Awesome

How to Invest in Movies

Authors: Sheng ZhaoXia, Yinan Zhang, Yu-Ting Huang, Zhantao Deng

Abstract

1. Prerequisites

This project is based on Python and we use Spyder as our python programming environment. We also provide .ipynb files for Jupyter notebook. These softwares can be installed together with Anaconda. In addition, We install all packages through the Anaconda Prompt. These packages have been tested in Window 10 Home and macOS Mojave, but it should be easy to implement in other platforms.

Anaconda

This project is based on anaconda and jupiter notebook. Download and install instructions can be found at: https://www.anaconda.com/download/. After installing Anaconda, pip and conda can be used to install Python packages. Spyder will also be installed together with

Scipy

We use the scientific computing and visualization functionalities of scipy, especially the numpy, pandas and matplotlib package. These packages can be installed by typing the following command in your Anaconda Prompt.

python -m pip install --user numpy scipy matplotlib ipython jupyter pandas sympy nose

Networkx

We use networkx to visualize signals and graph structure. The package can be installed by typing the following command in your Anaconda Prompt.

pip install networkx

NLTK

We use NLTK to analyze the keywords of each movie. The package can be installed by typing the following command in your Anaconda Prompt.

pip install -U nltk

2. Research questions

In this project we have figured out:

What factors are important for the ROI (Return on Investment) of a specific genre?
How to predict the ROI of a new movie with some prior features, e.g. budget and production companies ?

3. Dataset

Original Dataset:

We use the dataset on Kaggle. It contains two csv files:

tmdb_5000_credits.csv (~ 38.1MB):

The dataset contains the cast and crew data of 4803 movies. The cast feature mainly depicts what actors appear in the movie and what characters they star. So as the crew data, which descibles the names and jobs of specific crews.

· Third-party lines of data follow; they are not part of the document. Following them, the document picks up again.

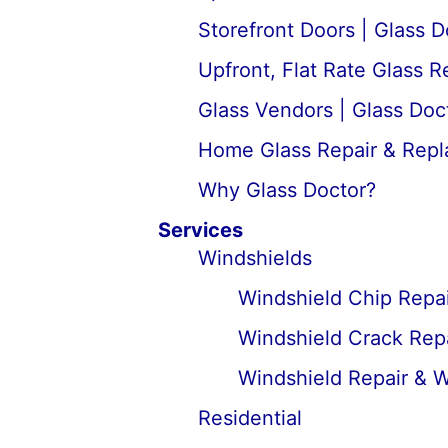
Storefront Doors | Glass D
Upfront, Flat Rate Glass 
Glass Vendors | Glass Doc
Home Glass Repair & Rep
Why Glass Doctor?
Services
Windshields
Windshield Chip Repai
Windshield Crack Repa
Windshield Repair & 
Residential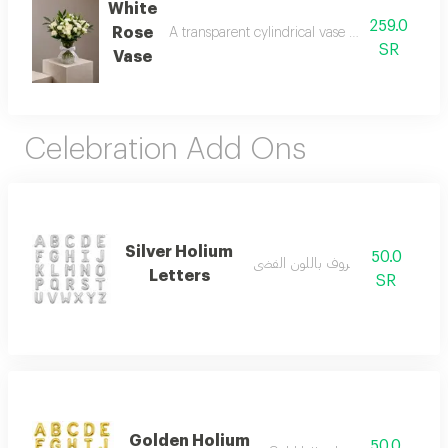
White
259.0
Rose
A transparent cylindrical vase made of roses a
SR
Vase
Celebration Add Ons
Silver Holium
50.0
بالون حروف باللون الفضي
Letters
SR
Golden Holium
50.0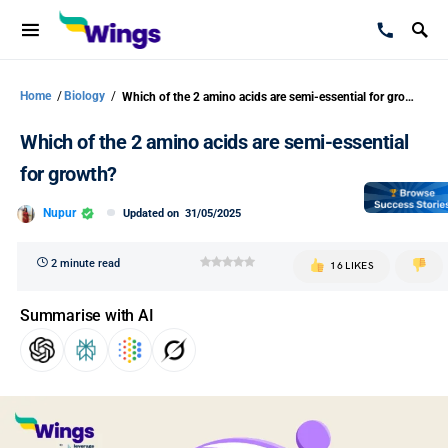
Home
/
Biology
/
Which of the 2 amino acids are semi-essential for growth?
Which of the 2 amino acids are semi-essential
for growth?
Nupur
Updated on
31/05/2025
2 minute read
16 LIKES
Summarise with AI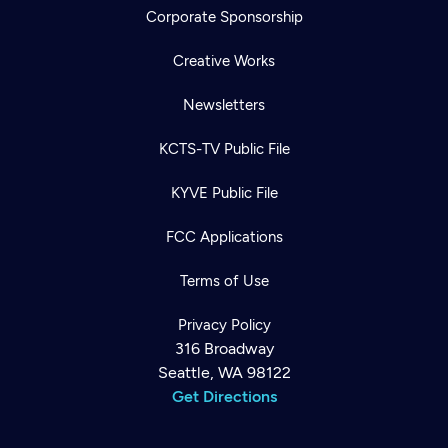
Corporate Sponsorship
Creative Works
Newsletters
KCTS-TV Public File
KYVE Public File
FCC Applications
Terms of Use
Privacy Policy
316 Broadway
Seattle, WA 98122
Get Directions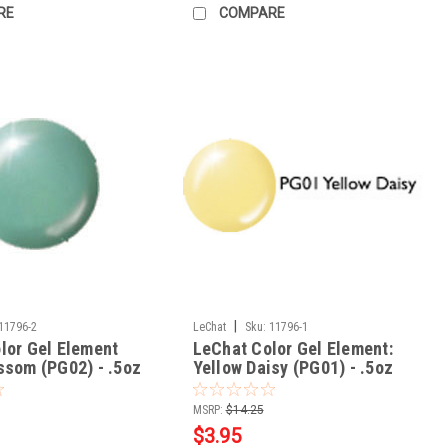
RE
COMPARE
|
11796-2
LeChat
Sku:
11796-1
lor Gel Element
LeChat Color Gel Element:
ssom (PG02) - .5oz
Yellow Daisy (PG01) - .5oz
MSRP:
$14.25
$3.95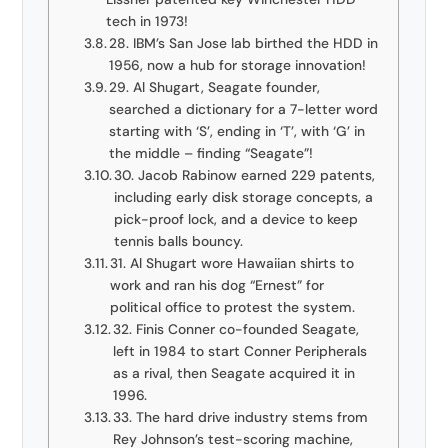
tech in 1973!
28. IBM’s San Jose lab birthed the HDD in
1956, now a hub for storage innovation!
29. Al Shugart, Seagate founder,
searched a dictionary for a 7-letter word
starting with ‘S’, ending in ‘T’, with ‘G’ in
the middle – finding “Seagate”!
30. Jacob Rabinow earned 229 patents,
including early disk storage concepts, a
pick-proof lock, and a device to keep
tennis balls bouncy.
31. Al Shugart wore Hawaiian shirts to
work and ran his dog “Ernest” for
political office to protest the system.
32. Finis Conner co-founded Seagate,
left in 1984 to start Conner Peripherals
as a rival, then Seagate acquired it in
1996.
33. The hard drive industry stems from
Rey Johnson’s test-scoring machine,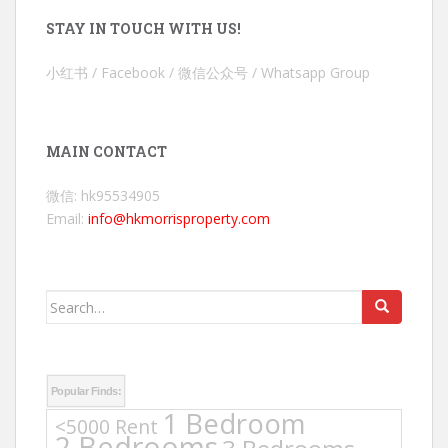
STAY IN TOUCH WITH US!
小红书 / Facebook / 微信公众号 / Whatsapp Group
MAIN CONTACT
微信: hk95534905
Email:
info@hkmorrisproperty.com
Search
for:
Popular Finds:
1 Bedroom
<5000 Rent
2 Bedrooms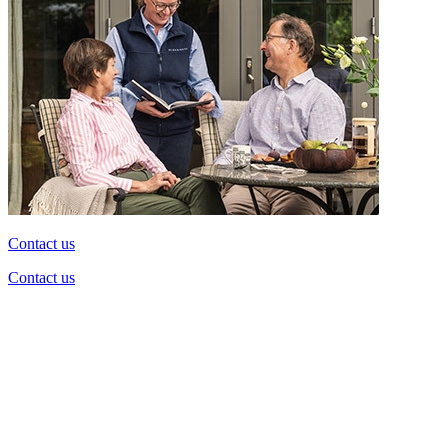
Contact us
Contact us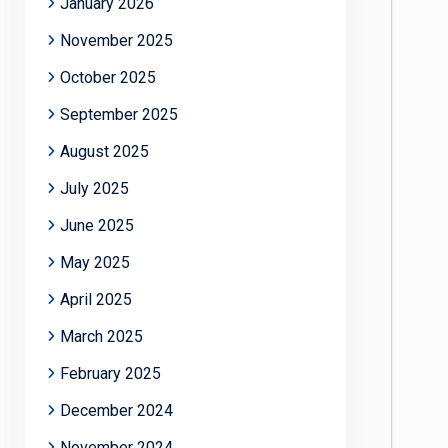
January 2026
November 2025
October 2025
September 2025
August 2025
July 2025
June 2025
May 2025
April 2025
March 2025
February 2025
December 2024
November 2024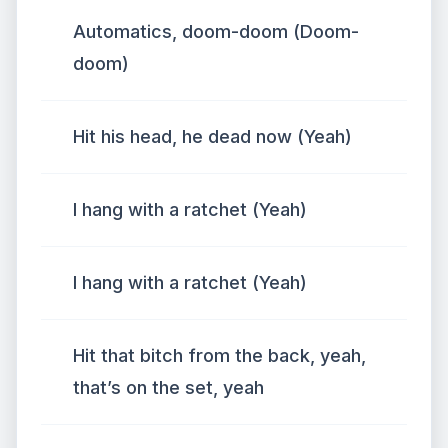
Automatics, doom-doom (Doom-
doom)
Hit his head, he dead now (Yeah)
I hang with a ratchet (Yeah)
I hang with a ratchet (Yeah)
Hit that bitch from the back, yeah,
that’s on the set, yeah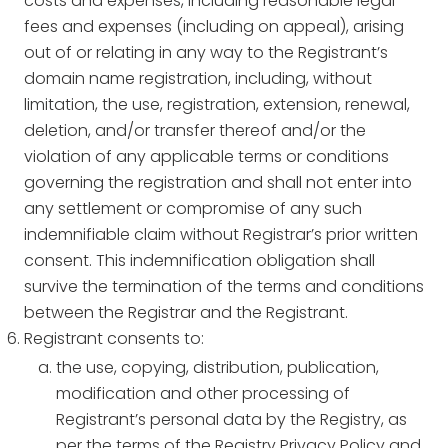
costs and expenses, including reasonable legal
fees and expenses (including on appeal), arising
out of or relating in any way to the Registrant’s
domain name registration, including, without
limitation, the use, registration, extension, renewal,
deletion, and/or transfer thereof and/or the
violation of any applicable terms or conditions
governing the registration and shall not enter into
any settlement or compromise of any such
indemnifiable claim without Registrar’s prior written
consent. This indemnification obligation shall
survive the termination of the terms and conditions
between the Registrar and the Registrant.
Registrant consents to:
the use, copying, distribution, publication,
modification and other processing of
Registrant’s personal data by the Registry, as
per the terms of the Registry Privacy Policy and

tmdb_5000_movies.csv (~ 5.43MB):

The dataset contains 4803 movies data with 20 distinct features. The important features that we are interested: budget, genres ,keywords, title, popularity, production_companies, revenue, vote_average.

4. What we have done

Auxiliary modules:

Lib_gradientdecent.py: contains gradient decent algorithms of ridge regression and lasso regression.
Lib_graph.py: contains functions of constructing all subgraphs.
Lib_keywords.py: contains fuctions grouping keywords by word roots and synonym and training a word2vec model.
Lib_prediction.py: contains functions to predict return of investment according movie network.
Lib_vis.py: contains all kinds of visualization functions.

Working modules:

Lib_actor_network.ipynb: explores actor data. Construct actor social network and visualized it via networkx package.
Project_IMDb.py: a Python interface. A pipeline to run whole codes of our project from data exploration, feature preprocessing to subgraphs construction, ML model training and prediction.
Project_IMDb.jpynb: a Jupyter notebook interface to run our project. It shares almost the same codes with Project_IMDb.py.
Testing.py: a Python interface for those who want to predict ROI of a new moive using pre-trained model.